Laurent THIEULLE

Débat public sur l’Europe : un constat amer

Une des mobilisations des militants d'Attac. (©Attac)
Une des mobilisations des militants d'Attac. (©Attac)

Un constat amer. C’est ce qu’on retiendra du débat du 5 avril organisé par ATTAC Pays Basque sur les questions européennes. L’ensemble des participants avaient à peu de choses près le même ressenti sur les divers dysfonctionnements et le constat de la mécanique implacable de la construction européenne autour de ces 4 piliers (libre circulation des biens, des services, des personnes et des capitaux), et des traités qui supplantent les législations nationales.

Une quarantaine de personnes s’étaient donc réunies le 5 avril 2019 à la Maison pour Tous d’Anglet à l’appel d’ATTAC Pays Basque et avec un référent de choix : Frédéric Viale, juriste, auteur d’ouvrages contre les traités transnationaux (Le manifeste contre les accords transatlantiques, éd. Erick Bonnier, et récemment de La gauche à l’épreuve de l’Union européenne, ed° le Croquant) invité en tant qu’expert sur le fonctionnement de l’Union Européenne. Outre les informations échangées, nous retiendrons la qualité de ce débat et l’investissement de tous et la qualité d’écoute remarquable qu’il y aura eu durant ce débat : les participants étaient venus pour profiter de ce lieu d’expression, mais aussi pour écouter et comprendre.
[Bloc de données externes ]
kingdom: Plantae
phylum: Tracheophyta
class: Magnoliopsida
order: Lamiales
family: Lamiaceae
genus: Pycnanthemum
C’est une réussite majeure pour les organisateurs.

Premier constat, les réussites européennes qui font l’unanimité sont rares et à chaque fois accompagnées de déceptions :

– Erasmus, mais avec l’expatriation des étudiants qui n’est pas toujours choisie mais imposée par des systèmes éducatifs nationaux défaillants.

– la paix en Europe, mais qui est remplacée par une concurrence économique féroce et une guerre externalisée dans les autres continents.
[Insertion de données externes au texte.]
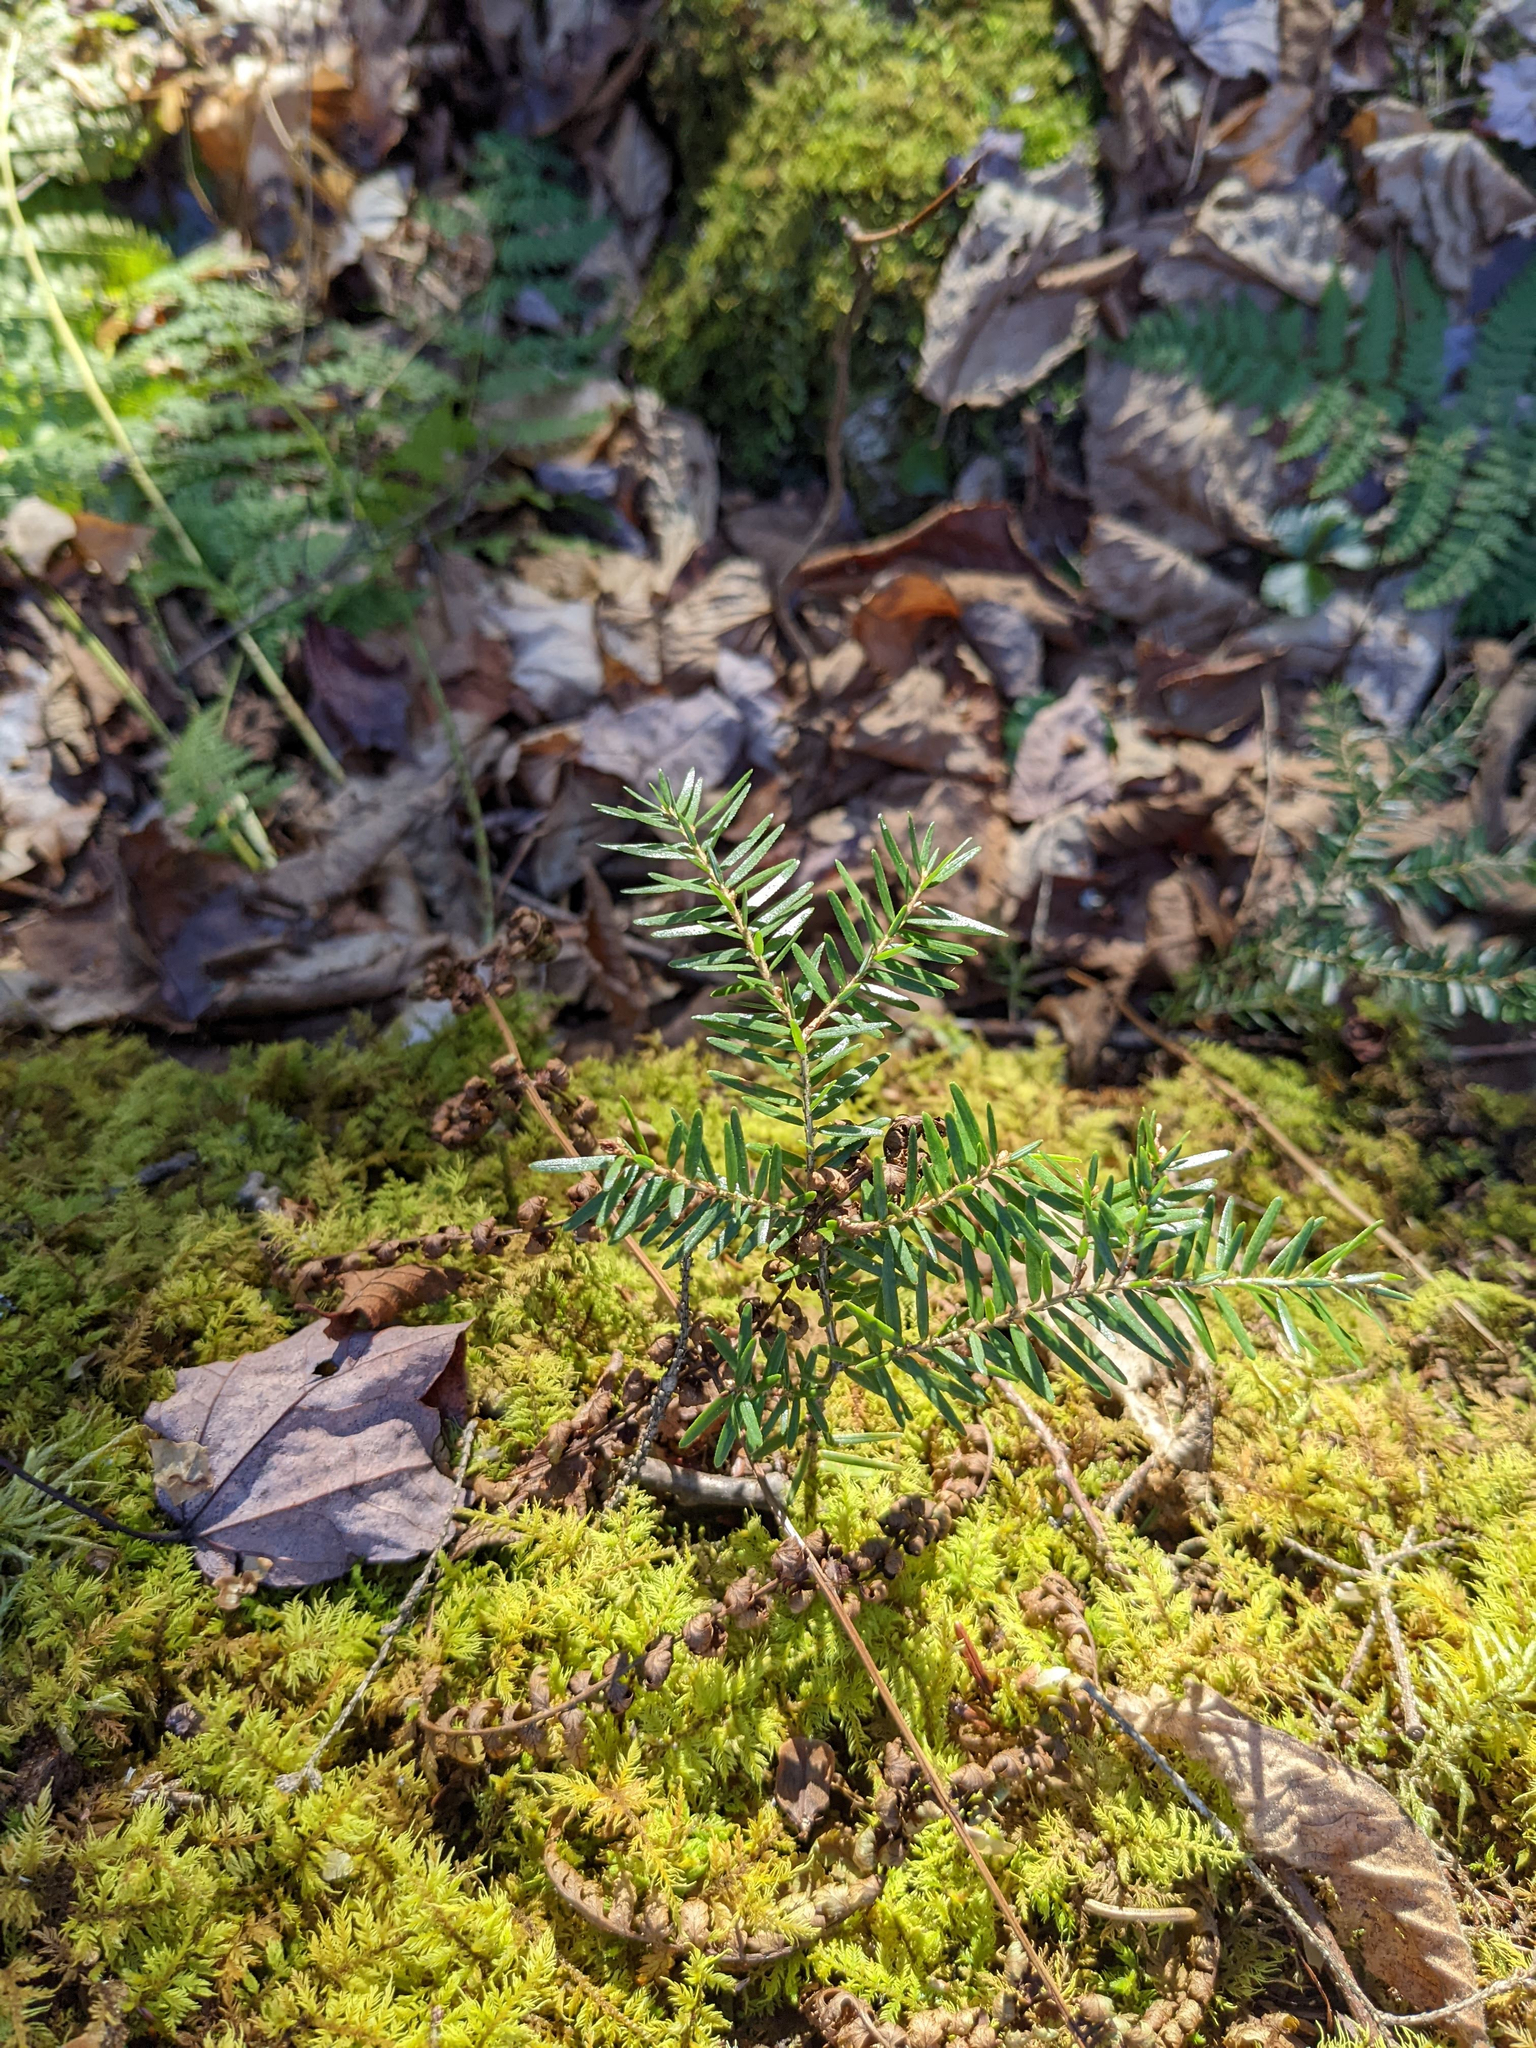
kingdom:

– la protection de l’environnement, mais avec l’incapacité de l’Europe de gérer les problèmes de dérèglement climatique ni de tenir ses engagements suite aux différentes COP Climat.

– la libre circulation des personnes, mais avec le scandale des travailleurs détachés, et le retour aux réflexes communautaires et nationalistes.

Inversement, la liste des dysfonctionnements européens ressemble à un inventaire à la Prévert. Là encore, il n’y a pas eu de désaccords profonds durant le débat, mais un consensus pour mettre en évidence les carences européennes sur la quasi totalité des domaines dans lesquels elle intervient : économie, finance, commerce, budget, agriculture, droits de l’homme, lutte contre la fraude, développement et coopération, politique étrangère, etc.

Des souhaits pour une Europe meilleure, bienveillante, source de partage et communautaire, qui protège les faibles et encouragent les projets positifs, qui garantit un avenir aux générations futures, il en a été fait de très nombreux. Mais si on exclut le scandale des privatisations qui sont de la seule responsabilité de l’Etat français, tous ces souhaits resteront lettre morte dans le fonctionnement actuel de l’Europe, de la cinquantaine d’accords de libre-échange déjà signés et des règles constitutionnelles qui placent ces accords au-dessus du droit national des pays adhérents. Cela veut dire que les intérêts des entreprises priment tout : le droit social, le droit fiscal, le droit de l’environnement, la santé…

Des pistes pour essayer de changer l’Europe de l’intérieur ont été évoquées et trois options se dessinent :

– jouer le rapport de force en supprimant le titre XV de notre constitution qui met le droit européen au-dessus du droit français, et mener une fronde interne à l’Union Européenne, afin d’imposer une Europe sociale et surtout indépendante du néolibéralisme internationalisé ;

– rompre avec les traités, sans que cela implique une sortie unilatérale immédiate, tout en prenant des mesures unilatérales (contrôle des capitaux, contrôle de la banque centrale), ce qui permettrait d’installer un rapport de force avec nos partenaires et refonder une autre Europe sur une base démocratique et sociale ;

– se lancer immédiatement dans une sortie unilatérale de l’Union européenne, à l’image du Royaume Uni, sachant que cette option serait difficile (voir ce qui se passe avec le Brexit) et définitive.

Nous laisserons à chacun le soin de se faire une opinion sur ces trois options, le but de ce débat n’étant pas de convaincre mais de libérer une parole populaire trop rarement entendue, et surtout de donner à chacun les informations permettant de se construire une opinion. Inversement, dans chacune des trois options qui ressortent de ce débat, il apparaît primordial d’aller voter pour permettre d’avoir un Parlement à l’image de nos vœux : aucune de ces trois options n’a de chance de voir le jour sans des députés à notre image.